Solches von Merkel verursachtes Obrigkeitsdenken findet der CDU-Chef jetzt nicht mehr so gut. Bis zu 500.000 Tests hätte allein Nordrhein-Westfalen am vergangenen Wochenende durchgeführt, doch dabei würden nur noch 0,1 Prozent der Bürger positiv getestet. Der NRW-Ministerpräsident klagt: „Wir zahlen dafür jeden Tag 16 Millionen Euro.“ Ergo: „Wir werden auf Dauer nicht mehr jedes Risiko im Land mit immer neuen Millionen Schulden finanzieren können. Wir müssen wieder auf mehr Eigenverantwortung setzen.“ Der Staat könne nicht alles durch Verordnungen regeln und den Menschen die Eigenverantwortung nehmen.
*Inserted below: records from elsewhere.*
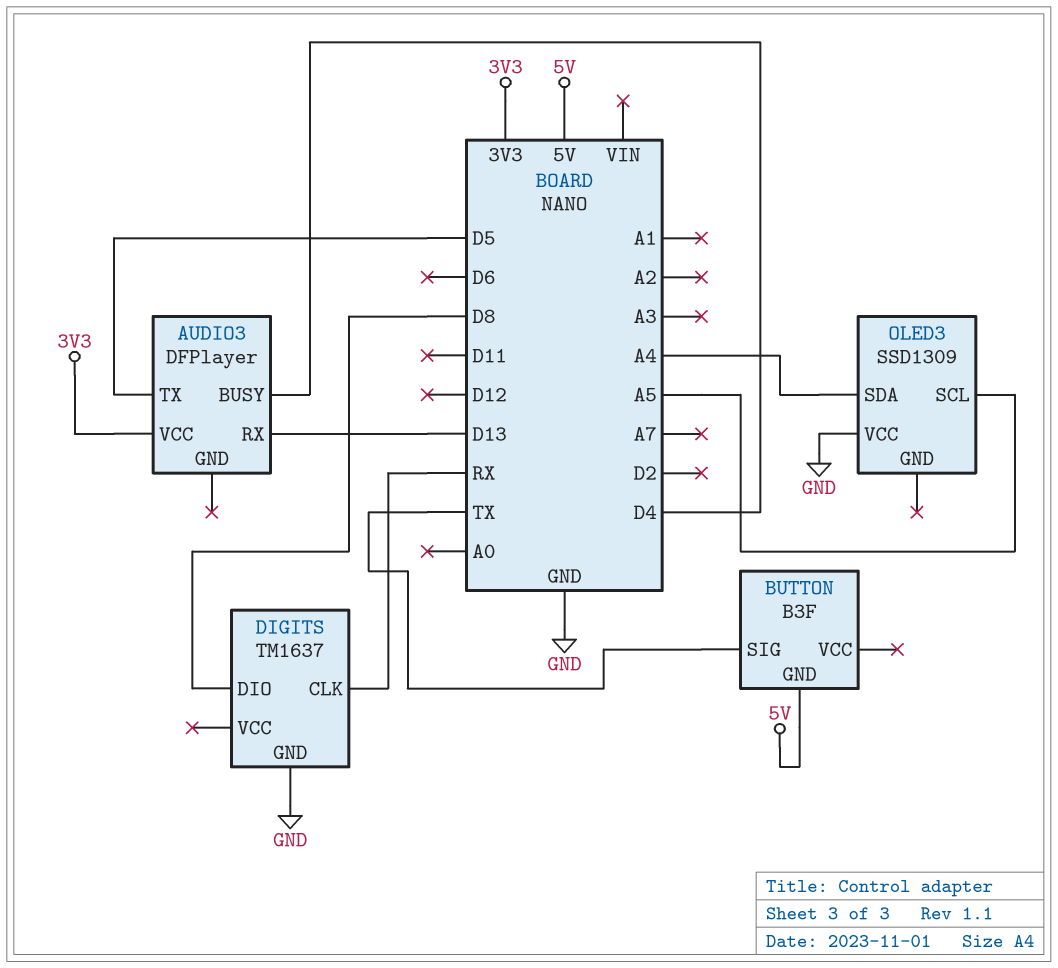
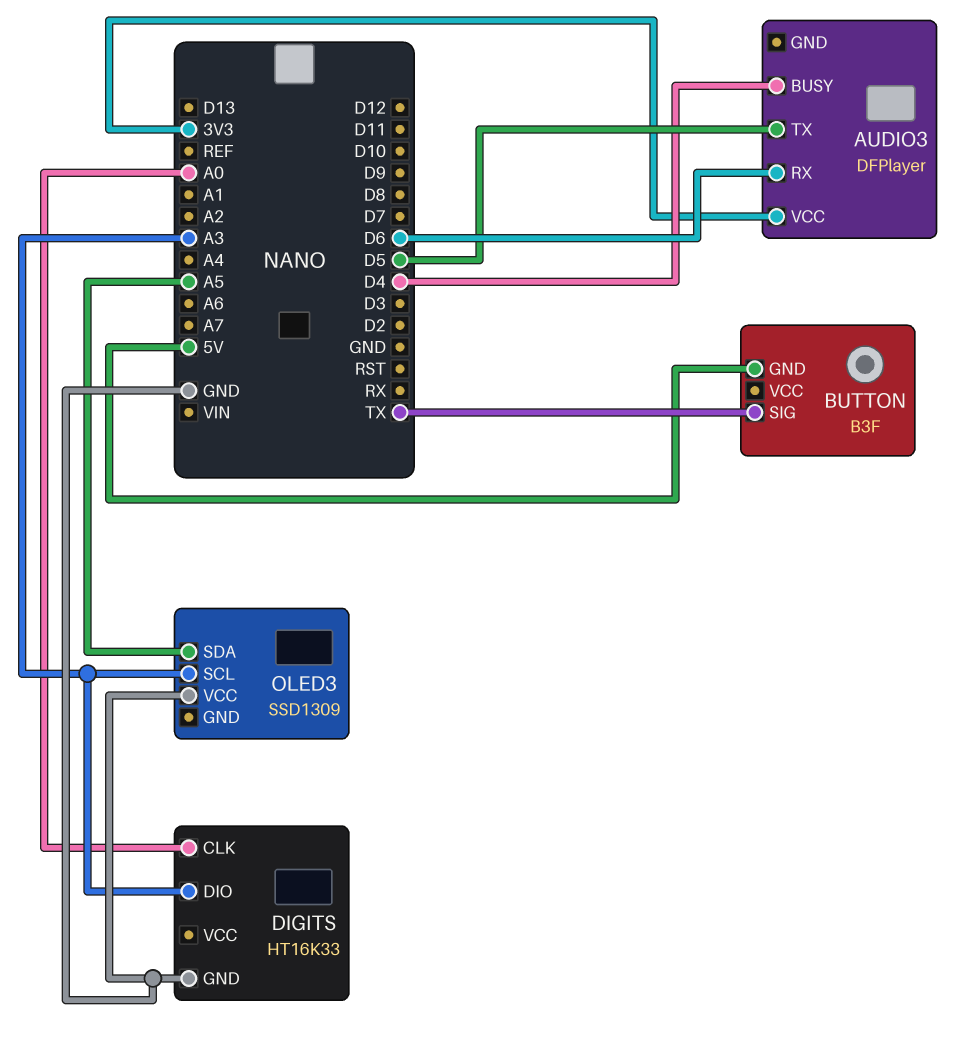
AUDIO3 pin RX: D13 -> D6
DIGITS: TM1637 -> HT16K33
DIGITS pin CLK: RX -> A0
DIGITS pin DIO: D8 -> A3
OLED3 pin SCL: A5 -> A3
OLED3 pin SDA: A4 -> A5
So was hat man länger nicht gehört in der CDU. Die Einsicht kommt sehr, sehr spät. Genau vor dieser Entmündigung haben Kritiker schon seit Monaten gewarnt und zehntausende Bürger dagegen protestiert, doch die werden schnell als Verschwörer stigmatisiert.
Selbst CDU-Chef Armin Laschet ist hier sofort umgefallen. Er hat sich nach Beratungen des Partei-Präsidiums bereits dafür ausgesprochen, die gesetzlichen Regelungen zur pandemischen Lage bis zum 30. September zu verlängern. „Bis dahin gelten zum Beispiel auch die Regelungen zur Kurzarbeit und zu den Wirtschaftshilfen“, lautet seine Begründung. Da ist von „mehr Eigenverantwortung“, wie heute in der Fraktionssitzung, keine Rede mehr. Auch nicht mehr von Inzidenzzahlen, Auslastung der Intensivstationen, ganz generell spielt die tatsächliche Lage keine Rolle mehr. Das Grundgesetz wird weiter auf Tauchstation geschickt.
Im Klartext: Bis zur Bundestagswahl sollen weder Wirtschaftskrise noch Massenentlassungen stattfinden. Die Wähler sollen so aus Sicht der Groko wenigstens bis dahin noch in Ruhe ihre Kreuze an den für CDU, CSU und SPD richtigen Stellen machen. Das dürfte den meisten Bundestagsabgeordneten schon aus Furcht um ihre Arbeitsplätze – ihre Mandate – auch sehr recht sein. Denn auch der Wahlkampf wird so blockiert, weil Versammlungen untersagt und Demonstrationen verboten werden können. So fügt sich eines zum anderen.